As Bohm developed his ideas, he came to believe that, besides matter and energy, there is a third element, parallel and equally important to them, which he called “active information.” His idea is that everything in nature, including consciousness, is constantly interacting with this field of information. In this field, everything is connected instantaneously, which gives us a way to understand many of the abilities people have demonstrated through the ages that have previously been hard to explain (such as how people sometimes seem to know things they have no way of knowing through the normal five senses). Could this Bohn’s field of information be the brain’s “cloud?” I don’t know, but I do know we need to explore Bohm’s views and those of others who are taking a broader perspective if we are ever to understand what memory really is and how it works. (For more on these ideas, a good book is The Holographic Universe: The Revolutionary Theory of Reality by Michael Talbot, in which he extensively discusses the ideas of Pribram and Bohm.)

Skeptico: Given all this, why do some people still insist that memories must be located in specific areas of the brain?

Wisdom Seeker: Those who have made materialism their act of faith want to downplay how mysterious memory is because, if memories cannot be explained by their theory, many questions arise about the theory itself. Within the worldview of materialism there is no inherent point to life, no values with any deep basis, and there is no room for anything beyond the mindless, meaningless interaction of matter and energy. This is, of course, just one of many different metaphysical belief systems, ways of thinking about how the universe came to be and how it functions.
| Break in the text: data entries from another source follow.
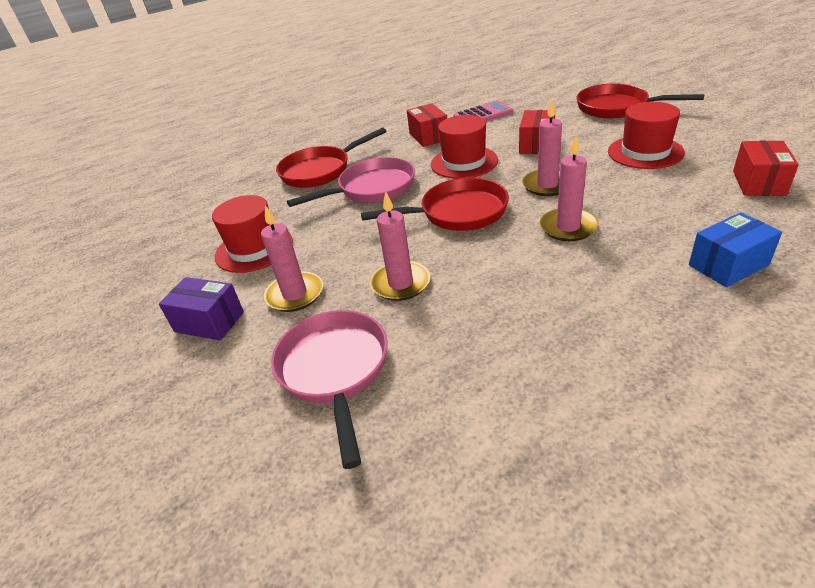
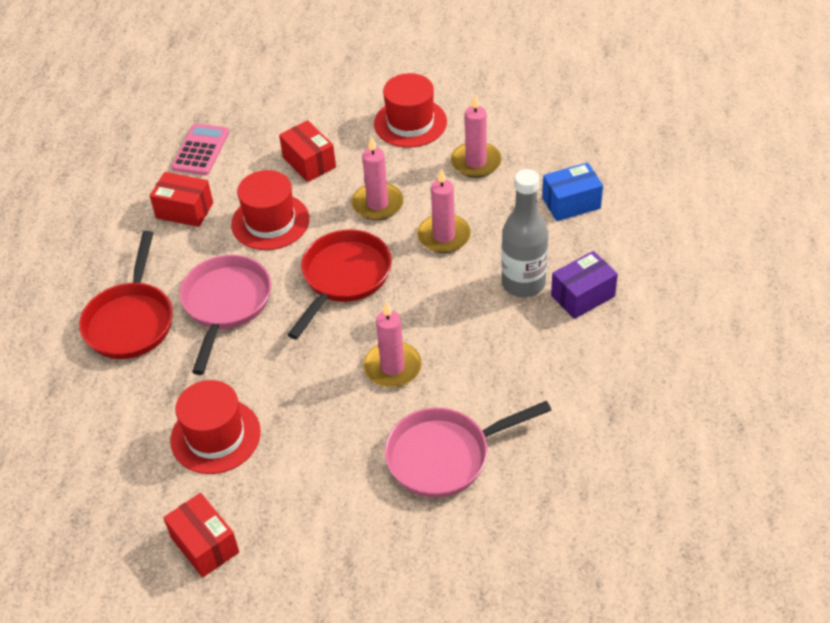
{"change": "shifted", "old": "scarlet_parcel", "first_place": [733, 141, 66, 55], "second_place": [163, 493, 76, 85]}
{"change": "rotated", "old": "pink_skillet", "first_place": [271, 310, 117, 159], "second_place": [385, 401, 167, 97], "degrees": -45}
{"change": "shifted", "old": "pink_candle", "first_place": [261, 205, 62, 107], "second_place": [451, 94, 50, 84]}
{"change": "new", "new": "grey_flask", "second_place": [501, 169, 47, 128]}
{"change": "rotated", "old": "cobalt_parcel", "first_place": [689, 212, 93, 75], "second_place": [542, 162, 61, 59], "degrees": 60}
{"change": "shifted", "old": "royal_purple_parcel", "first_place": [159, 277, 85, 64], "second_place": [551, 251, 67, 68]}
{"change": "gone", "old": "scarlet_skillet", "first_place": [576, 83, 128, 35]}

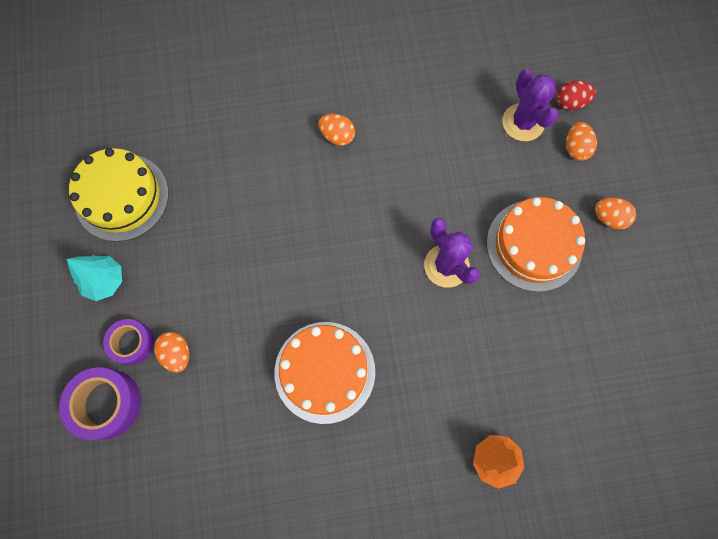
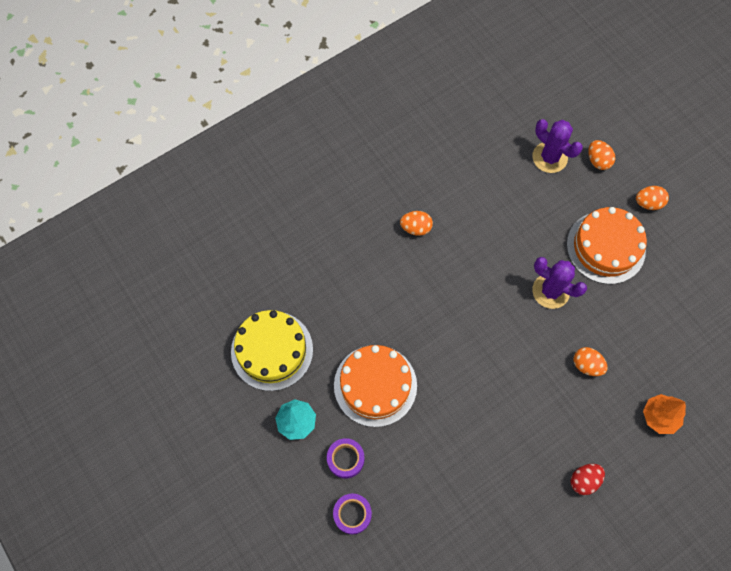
{"change": "scaled", "old": "royal_purple_tape", "first_place": [59, 367, 82, 73], "second_place": [333, 494, 39, 40], "factor": 0.65}
{"change": "shifted", "old": "bright_orange_gateau", "first_place": [274, 322, 101, 102], "second_place": [334, 345, 83, 82]}
{"change": "shifted", "old": "scarlet_egg", "first_place": [556, 81, 40, 29], "second_place": [571, 464, 34, 31]}
{"change": "shifted", "old": "bright_orange_egg", "first_place": [154, 332, 35, 40], "second_place": [573, 347, 35, 29]}

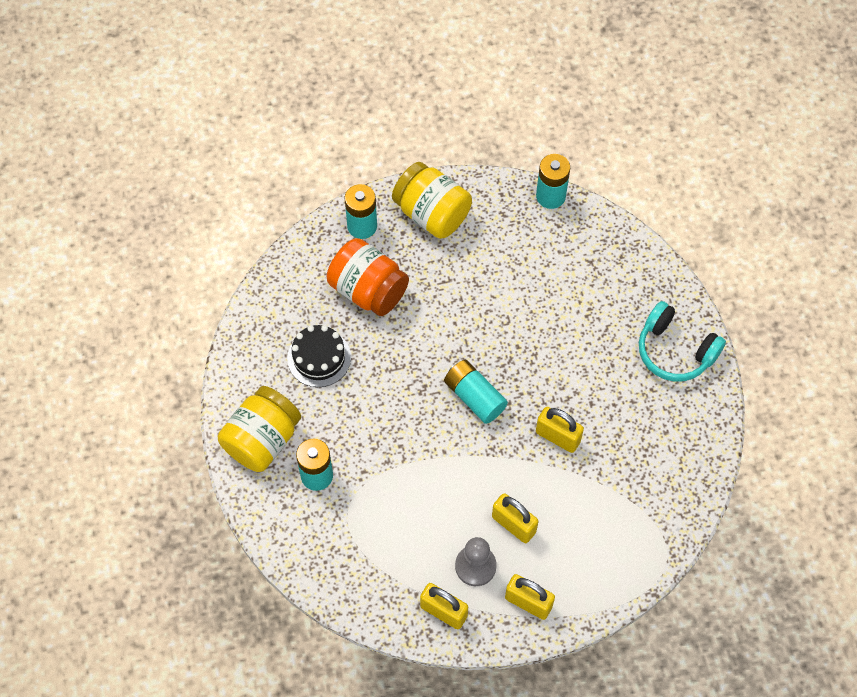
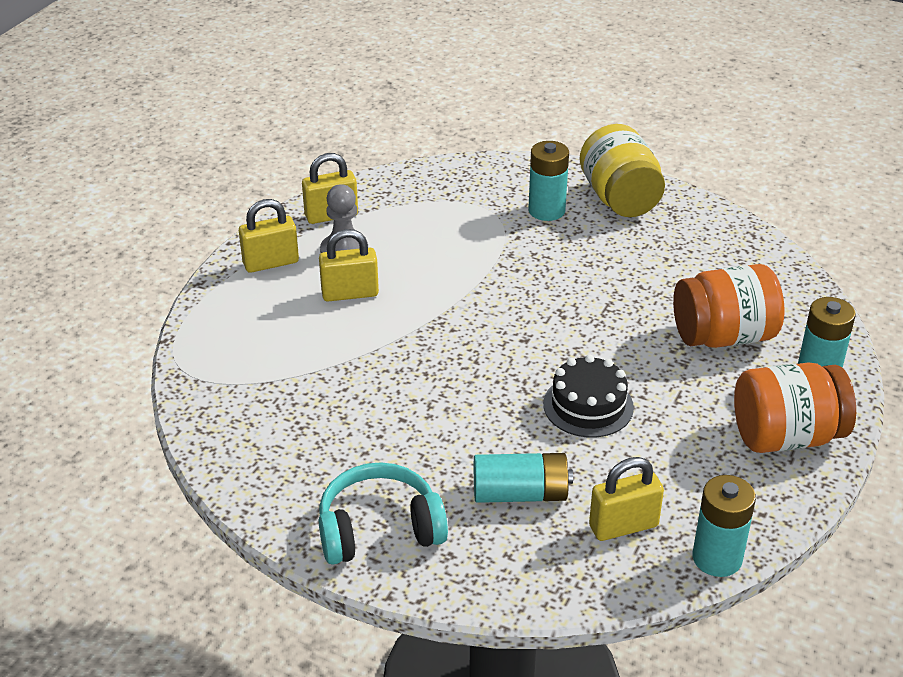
{"change": "shifted", "old": "aqua_power_cell", "first_place": [444, 360, 64, 64], "second_place": [474, 453, 99, 50]}
{"change": "shifted", "old": "jet-black_gateau", "first_place": [287, 325, 64, 62], "second_place": [543, 355, 91, 83]}
{"change": "shifted", "old": "golden_padlock", "first_place": [536, 407, 48, 46], "second_place": [589, 457, 75, 84]}
{"change": "repainted", "old": "golden_jam_jar", "new": "bright_orange_jam_jar", "first_place": [392, 162, 80, 77], "second_place": [734, 362, 122, 91]}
This one is fairly unique in holding that everything can be explained on the basis of the interaction of tiny bits of matter. (In recent decades, the terms physicalism and naturalism have been used in place of materialism, but all three insist that the universe is only material “stuff” and mindless energy.) But for this faith system to be true, memory and consciousness must be able to be explained by mechanical or chemical processes.

Thus, when broader possibilities for how memory might work are suggested, materialists fear that if they open that door even slightly, all kinds of other ideas and possibilities could rush through. This fear has led to a parade of reductionistic attempts to show how memory is only a mechanical process, but none of these attempts are convincing, and none have garnered broad agreement. The “mechanistic brain will eventually explain memory” advocates have tried to use Charles Darwin to bolster their position, but this effort has mostly shown the limitations of their approach. Darwin’s ideas, and those of his followers, are very important, and have helped us understand many things. Evolutionary theory has revolutionized modern thought. But Darwin’s ideas have been unsuccessful in explaining memory.
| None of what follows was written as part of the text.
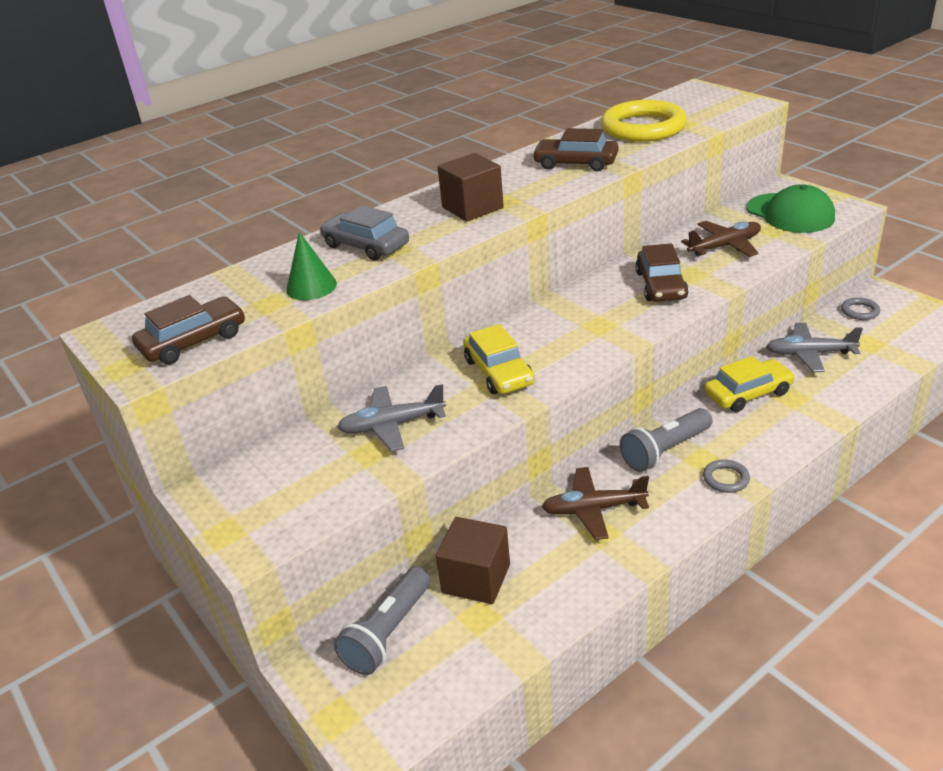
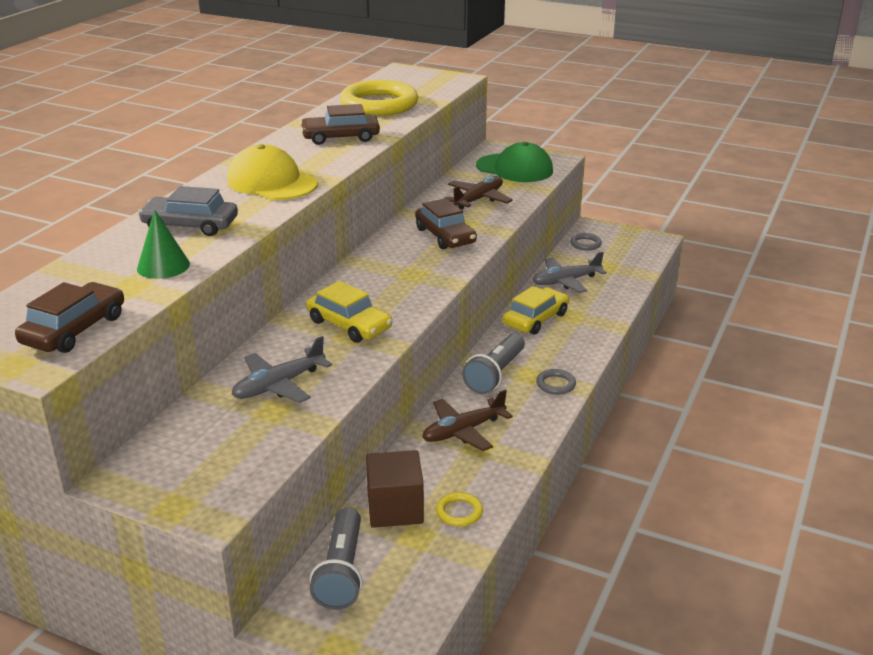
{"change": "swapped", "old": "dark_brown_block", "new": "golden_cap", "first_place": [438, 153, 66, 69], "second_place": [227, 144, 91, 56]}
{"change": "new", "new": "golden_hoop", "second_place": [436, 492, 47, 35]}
Darwin himself recognized this, which is the reason he did not mention human memory once in either of his most important books, On the Origin of the Species and The Descent of Man. He makes one passing reference to animal memory: “Animals have excellent memories for persons and places.”[5] But there is no attempt by Darwin to explain how memory came to exist, how it developed, or where memories are stored. This suggests he understood the limits of his theory and recognized there were many things they could not explain. Because Darwin’s ideas have been widely accepted, however, there is power in invoking his name, so materialists haven’t resisted the urge to claim that his theories can explain many things they cannot, such as memory.

Skeptico: But Darwin is ancient history. What about modern theorists; haven’t they dealt with this?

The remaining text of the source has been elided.